Since around 5.38 [0], support has improved quite a bit [1]. Can we at least expose the USE flag in non-live ebuilds? (although ideally default eventually). [0] https://mailman.astron.com/pipermail/file/2019-July/000175.html [1] https://mailman.astron.com/pipermail/file/2019-July/000175.html
seccomp is particularly apt here given file is often used on untrusted file. IIRC OpenBSD implemented a sandboxed/privseped file, that may be worth an investigation too.
Have you even tried the live ebuild with USE="seccomp"? If yes you'd have noticed that compilation fails: make[2]: Entering directory '/var/tmp/portage/sys-apps/file-9999/work/file-9999-abi_x86_64.amd64/magic' ../src/file -C -m magic make[2]: *** [Makefile:828: magic.mgc] Bad system call make[2]: Leaving directory '/var/tmp/portage/sys-apps/file-9999/work/file-9999-abi_x86_64.amd64/magic' make[1]: *** [Makefile:458: all-recursive] Error 1 make[1]: Leaving directory '/var/tmp/portage/sys-apps/file-9999/work/file-9999-abi_x86_64.amd64' make: *** [Makefile:367: all] Error 2 So unless we get this issue fixed, non-live ebuild will only get the USE flag if being p.use.mask-ed.
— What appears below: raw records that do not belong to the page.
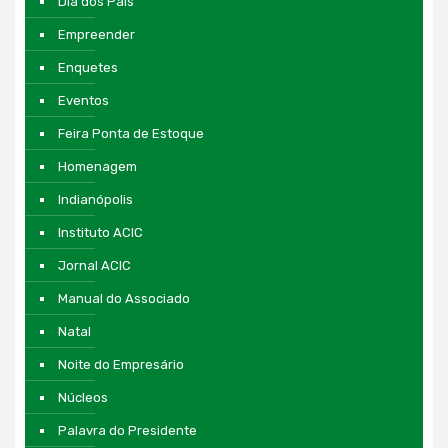
Dia dos Pais
Empreender
Enquetes
Eventos
Feira Ponta de Estoque
Homenagem
Indianópolis
Instituto ACIC
Jornal ACIC
Manual do Associado
Natal
Noite do Empresário
Núcleos
Palavra do Presidente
(In reply to Lars Wendler (Polynomial-C) from comment #2) > Have you even tried the live ebuild with USE="seccomp"? If yes you'd have > noticed that compilation fails: > Sure, that's the aim here - figure out what the blockers are, and work through them. If it all worked, there'd be no fun. My build of file-5.38 dies in the same place: >Making all in magic >make[2]: Entering directory '/var/tmp/portage/sys-apps/file-5.38/work/file-5.38-abi_x86_64.amd64/magic' >../src/file -C -m magic >make[2]: *** [Makefile:828: magic.mgc] Bad system call >make[2]: Leaving directory '/var/tmp/portage/sys-apps/file-5.38/work/file-5.38-abi_x86_64.amd64/magic' >make[1]: *** [Makefile:400: all-recursive] Error 1 >make[1]: Leaving directory '/var/tmp/portage/sys-apps/file-5.38/work/file-5.38-abi_x86_64.amd64' >make: *** [Makefile:332: all] Error 2 Works fine w/o sandbox: >$ ../src/file -C -m magic [runs fine] and >$ sandbox ../src/file -C -m magic >Sandboxed process killed by signal: Bad system call >Bad system call (core dumped)
From my investigation so far, it seems this is the situation: * sandbox needs more permissions than file (as you'd expect) * file requests these * sandbox uses something extra in its duties, gets killed. The binary produced works fine to create the magic file outside of the sandbox or with the sandbox on and seccomp disabled with the -S flag. Rather than patch seccomp.c to include the (likely far excessive) powers sandbox needs, one fix is to just patch the Makefile to call file with -S during the compile process. I'll do more research and see if I run into any issues.
The bug has been closed via the following commit(s): https://gitweb.gentoo.org/repo/gentoo.git/commit/?id=6da8c8078434cfa0e3ec7334de28b27467a0a0b5 commit 6da8c8078434cfa0e3ec7334de28b27467a0a0b5 Author: Lars Wendler <polynomial-c@gentoo.org> AuthorDate: 2020-06-15 08:02:37 +0000 Commit: Lars Wendler <polynomial-c@gentoo.org> CommitDate: 2020-06-15 08:09:14 +0000 sys-apps/file: Bump to version 5.39 Closes: https://bugs.gentoo.org/713710 Package-Manager: Portage-2.3.101, Repoman-2.3.22 Signed-off-by: Lars Wendler <polynomial-c@gentoo.org> sys-apps/file/Manifest | 1 + sys-apps/file/file-5.39.ebuild | 140 +++++++++++++++++++++ .../file/files/file-5.39-seccomp_sandbox.patch | 13 ++ 3 files changed, 154 insertions(+)
Bug seems to have resurfaced, in file-5.40-r1.